§ **TEXT BLOCK**
No problem, Greg. The front light comes on and stays on with the small adapter board, which could stem from the diode being bad. (It's the only component on the board, so not a whole lot else to go wrong.) I'm using it instead to control the firebox and cab lights.  I'm still at a loss to explain why the directional lights work fine with the dummy plug, but not the Revolution board, which leads me to think it's a Revolution issue. Whether it's a weirdness in that specific decoder, I don't know. I wasn't in the mood to pull my other one out of the mogul to check. Since it works as I want it to at this point, I'm curious just for being curious. 

Back to the QSI board... 

Is there an on-line manual which will show the CVs and how to program them? I looked on QSI's web site, but the only references I could find were in connection with using their PC software to do the programming, which I don't have here. (Nor do I have the hardcopy QSI manual for the 2-8-0 install I did anymore. Bummer, that.) The K-27 that's got the QSI board installed has a few parameters I'd like to change. The headlights are backwards (i.e., it thinks the tender light is the front), and I want to reset the auto-chuff to match the rotation of the wheels. 

Later, 

K


----------



## Greg Elmassian (Jan 3, 2008)

Kevin, the reason why the directional lights work with the dummy and not with the Revo is probably because the Revo is not giving the same absolute voltage changes. The pins for the front light and the rear light do NOT go to the lights directly, but to a transistor "switch". This is undoubtedly the reason. 

Bachmann could call it a Revolution issue, but Aristo might say that the transistor does not exactly emulate a light. 

Since there are no real specifications for voltage levels for lights on and off, you are kind of stuck with a "defacto" standard. 

Bypassing the transistors, and using proper dropping resistors would be one way to do it... ahhh.. and you did ;-) 

No online manual, the complete manual for a QSI is very large, due to the many things you can do and the fact it is a motor decoder and a sound decoder. 

Download the HO manual from the QSI site. 

I do have a few "tips" on the chuff and other things on my site, under the DCC section. 

*http://www.elmassian.com/trains-mai...mming-tips* 


Regards, Greg


----------



## daveyb (Feb 28, 2009)

§ **WHAT IS EXPECTED**
Continue the forum thread about locomotive headlights and QSI decoder programming from its last line.

§ **PROVIDED DATA**

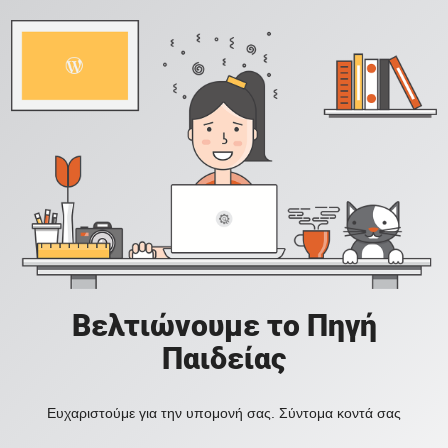
Βελτιώνουμε το Πηγή
Παιδείας
Ευχαριστούμε για την υπομονή σας. Σύντομα κοντά σας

§ **RESPONSE BOX**
thanks everyone,,, 

it looks like im going for the lens gold maxi and the p5 sound board,,,, 

and gut the socket etc 

who stocks the bemf ,, im not sure on this ,,, how does it work and is it easy to fit,,,, 

the diagrams are great by the way,,, that bob grosh is a talented man!! respect is due 

thanks for the help 

davey b


----------



## jimtyp (Jan 2, 2008)

Back EMF is built into the motor decoder (in your case the lens gold maxi). I don't know that specific decoder but Back EMF will probably be enabled by default and the manual that comes with the decoder will provide the CVs and values to tweak it if needed. Someone that uses that specific decoder with the K-27 may be able to provide info if they modified any of the CVs that affect the Back EMF.


----------



## TonyWalsham (Jan 2, 2008)

I know this isa DCC related thread and I am not commenting on DCC per se. 

However, the Bachmann lights work perfectly when grounded via an open collector transistor such as the BC337 type I use on my PnP ESc's. You plug the ESC's in and everything in the K-27 works exactly as it should. I have the same transistor bult in to invert the chuff signal and it works "perfectly" with the chuff trigger on the P5.


----------



## steam5 (Jun 22, 2008)

Davey I get my decoders from 





http://www.dccroundhouse.com/





Good service, highly recommend.





When I first installed the gold maxi in my K-27 I needed to play around with one of the CVs which adjust the motor control. I did this because the motor was a bit erratic under default settings. I can’t remember exactly what number I changed to get the best performance, but if you have troubles post them on MLS and I or someone will help





Alan


----------



## daveyb (Feb 28, 2009)

cheers alan,,, as usual ive had loads of good advice,,, 

thanks everyone !!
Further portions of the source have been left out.